The circumstances of the killings in Khan Younis were not immediately clear. It did not appear to be related to a new Israel- and US-supported aid delivery network that was rolled out last month and has been marred by controversy and violence.
Palestinians say Israeli forces have repeatedly opened fire on crowds trying to reach food distribution points run by the US and Israel-backed aid group since the centres opened last month. Local health officials say scores have been killed and hundreds wounded.

In those instances, the Israeli military has acknowledged firing warning shots at people who it said had approached its forces in a suspicious manner.

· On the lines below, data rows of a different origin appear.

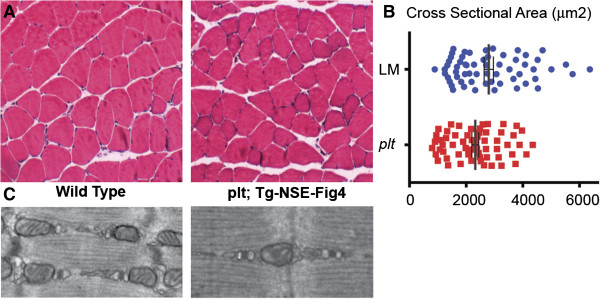
Transgenic (Tg) neuronal rescue of FIG4 expression largely restores plt myofiber size. (A) Hematoxylin and eosin–stained sections of gastrocnemius muscle from wild-type (WT) and Fig4−/−/NSE-FIG4 (that is, plt with transgenic expression of Fig4 driven by the neuron-specific enolase (NSE) promoter). The plt muscle is essentially indistinguishable from WT, with the exception of mild reduction in fiber size. (B) Quantification of myofiber size from quadriceps muscles of 8-month-old Fig4−/−/NSE-FIG4 and WT animals. There was a small but significant reduction in total fiber area in transgenically rescued plt muscle: 2,799 μm2 ± 165 for WT vs 2,322 μm2 ± 121 for plt (n = 60, P = 0.02). (C) Transmission electron photomicrographs from tibialis anterior muscle. Normal triads and mitochondria were present in both WT and plt/Tg-NSE-Fig4 animals.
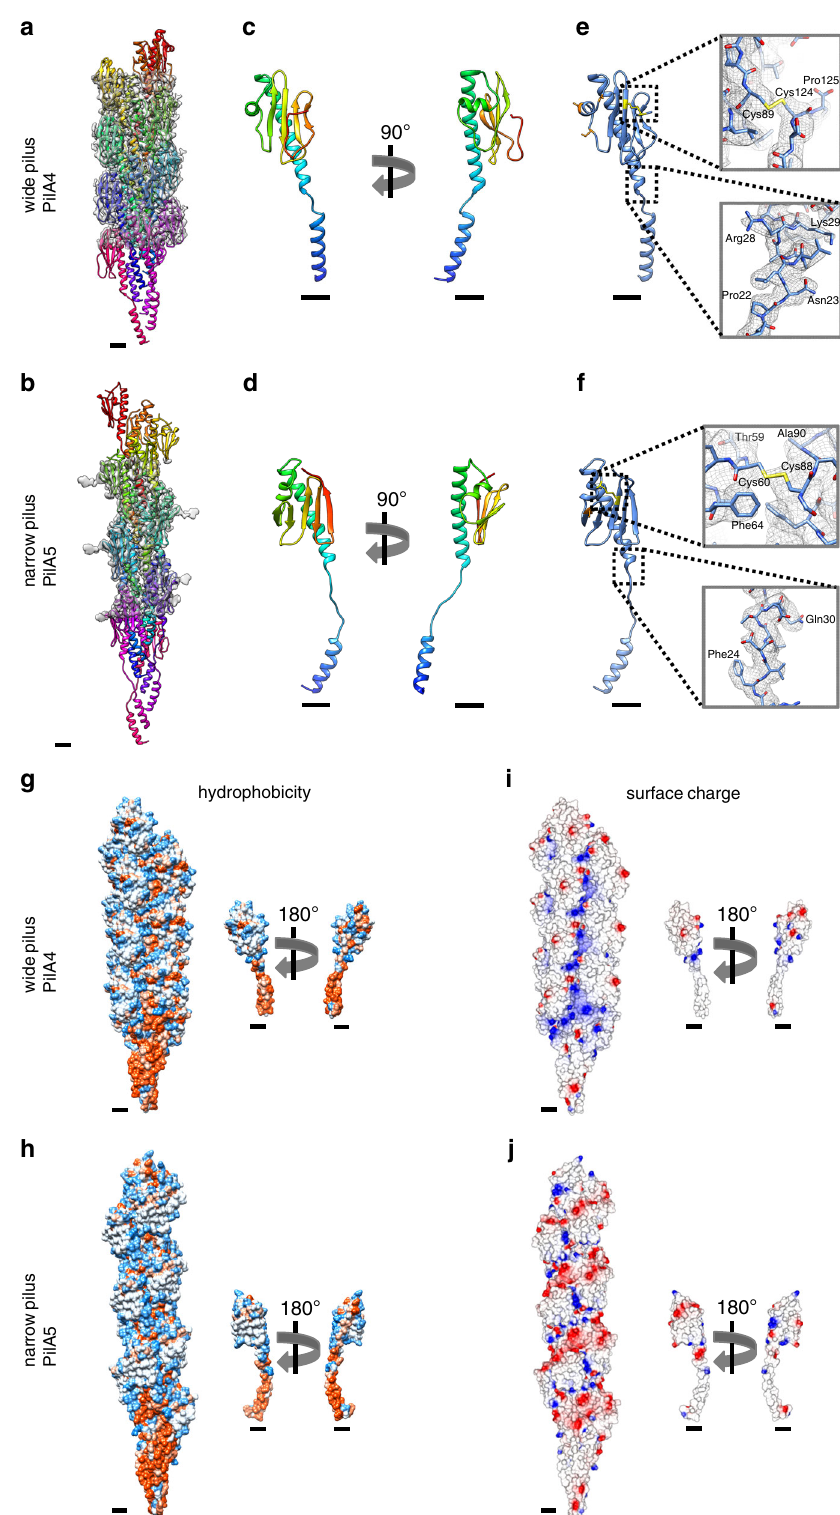
Fig. 3 Atomic models of wide and narrow pili. a , b Models of short sections of fi laments (15 subunits each) with the corresponding EM density maps. a wide pilus comprised of PilA4; b narrow pilus comprised of PilA5. Scale bars, 10 Å. c , d Ribbon representation of a single PilA4 ( c ) and PilA5 ( d ) subunit. N-terminus blue, C-terminus red. Scale bars, 10 Å. e , f Ribbon representation of a single PilA4 ( e ) and PilA5 ( f ) subunit with selected sidechains shown. Yellow, disulphide bond; orange, serines with post-translational modi fi cation. Insets show details of the atomic model within the EM density map. Top insets, disulphide bond; bottom insets, side chain densities. Scale bars, 10 Å. g , h Hydrophobicity patterns of PilA4 ( g ) and PilA5 ( h ) fi laments (left) and single subunits (right). Hydrophobic (red) and hydrophilic (blue) residues are shown. Scale bars, 10 Å. i , j Electrostatic surface charge of PilA4 ( i ) and PilA5 ( j ) fi laments (left) and single subunits (right). Negative charges (red) and positive charges (blue) are shown. Scale bars, 10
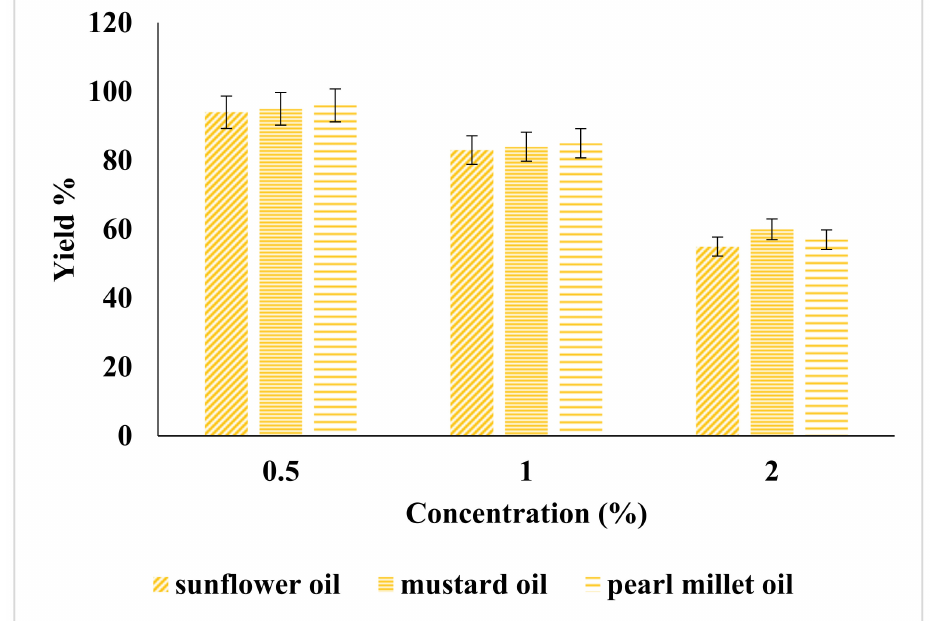
Figure 2. Percentage yield of biodiesel using NaOH (wt.%) as a base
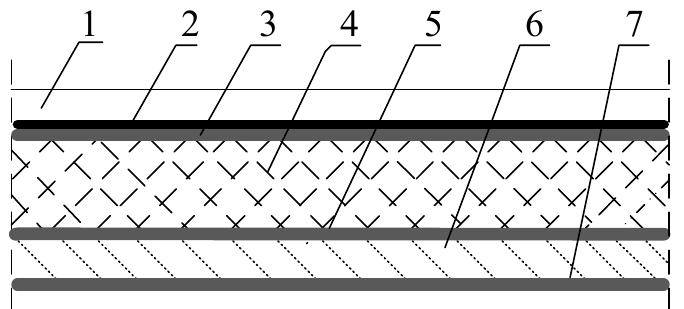
Figure 7. Thermal insulation structure of passive house roof: (1) fine stone concrete; (2) asphalt linoleum; (3) polymer plastering mortar; (4) GEPS insulation; (5) plastering mortar; (6) reinforced concrete; (7) cement plastering mortar.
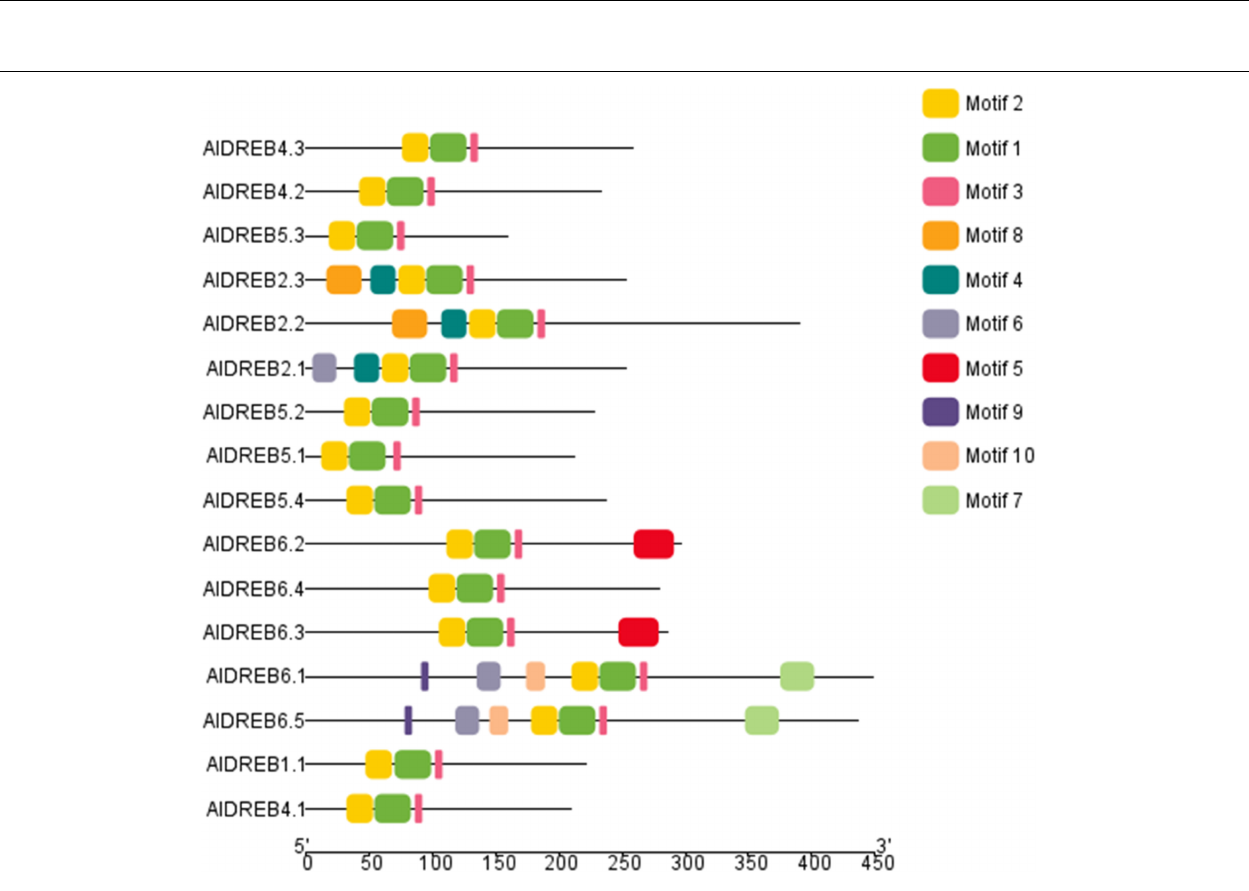
FIGURE 4 | (A) Aeluropus littoralis genome repetitive composition, satDNAs are the most abundant repetitive element within the genome. (B) Dot-plot showing the sequences similarity between the different variants of the same satellite family, AlSat140.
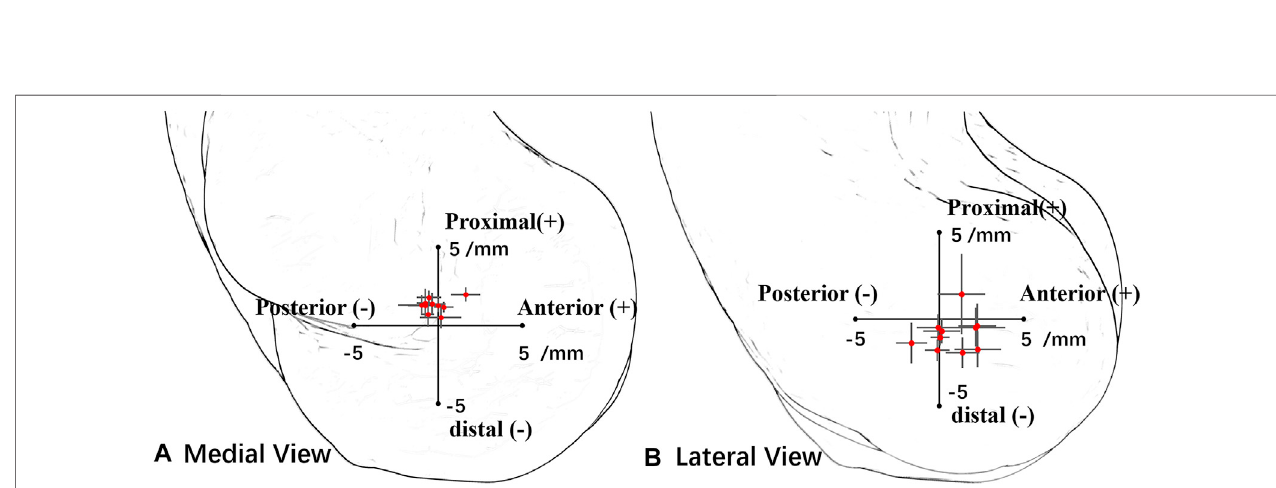
FIGURE 2 | Varus – valgus and internal rotation – external rotation range of the mean fl exion axis (MFA). (A) Varus – valgus (coronal plane view) and (B) internal rotation – external rotation (transverse plane view) of the MFA from all trials of the subject are shown. The solid red line is the mean position of MFA (3.1 ° varus and 1.3 ° internalrotation);theblacklineisthetrochleacentralaxis(TCA).ThelightbluearearepresentsthedeviationofMFAwithinallsubjects(5.4 ° varusmaximumto1.0 ° valgus minimum, and 4.8 ° external rotation to 4.7 ° internal rotation); the models of the humerus are all normalized to the average TCA length of 39.2 mm.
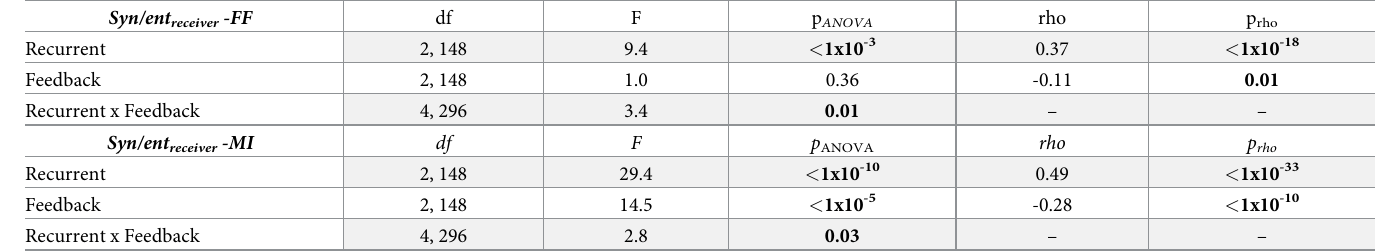
Table 2. Relationships between residual normalized synergy and recurrence and feedback, after regressing out potential confounding covariates: strength of feed- forward edge weights (Syn/ent receiver -FF), and mutual information between senders (Syn/ent receiver -MI). Columns 1–3 ( df , F , p ANOVA ) show the results of a repeated measures ANOVA for the residual normalized synergy predicted by the number of recurrent and feedback edges. Columns 4–5 ( rho , p man rank correlations between residual normalized synergy and the number of recurrent and feedback edges. P-values significant at the α = 0.05 level are in bolded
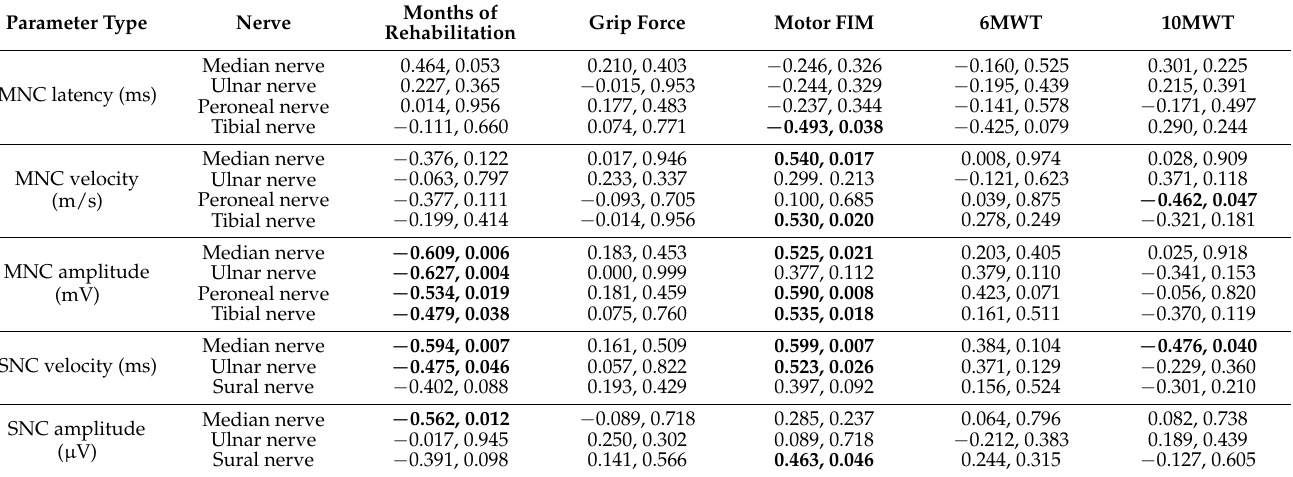
Table 4. Significant Spearman’s correlation coefficient, r, found between the electrophysiological mea- surements, the Motor Nerve Conduction (MNC) and Sensory Nerve Conduction (SNC), and factors of the rehabilitation durations, as well as measurements at discharge of functional independence measure (FIM), 6 minute walk test (6MWT), and 10 m walk test (10MWT). Significant correlation are in bold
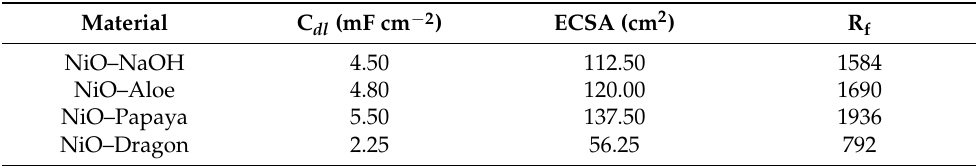
Table 3. Electrochemical active surface area and double-layer capacitance of NiO x nanoparticles.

Israel says the new system is designed to prevent Hamas from siphoning off aid to fund its militant activities.
UN agencies and major aid groups deny there is any major diversion of aid and have rejected the new system, saying it cannot meet the mounting needs in Gaza and violates humanitarian principles by allowing Israel to control who has access to aid. Experts have warned of widespread famine in Gaza.
The UN-run network has delivered aid across Gaza throughout the 20-month Israel-Hamas war, but has faced major obstacles since Israel loosened a total blockade it had imposed from early March until mid-May. UN officials say Israeli military restrictions, a breakdown of law and order, and widespread looting make it difficult to deliver the aid that Israel has allowed in.
Israel’s military campaign since October 2023 has killed over 55,300 Palestinians, more than half of them women and children, according to Gaza’s health ministry. Its count does not distinguish between civilians and combatants.
Israel launched its campaign aiming to destroy Hamas after the group’s 7 October 2023 attack on southern Israel, in which militants killed about 1,200 people, mostly civilians, and took another 251 hostage. The militants still hold more than 50 hostages, fewer than half of them alive, after most of the rest were released in ceasefire agreements or other deals.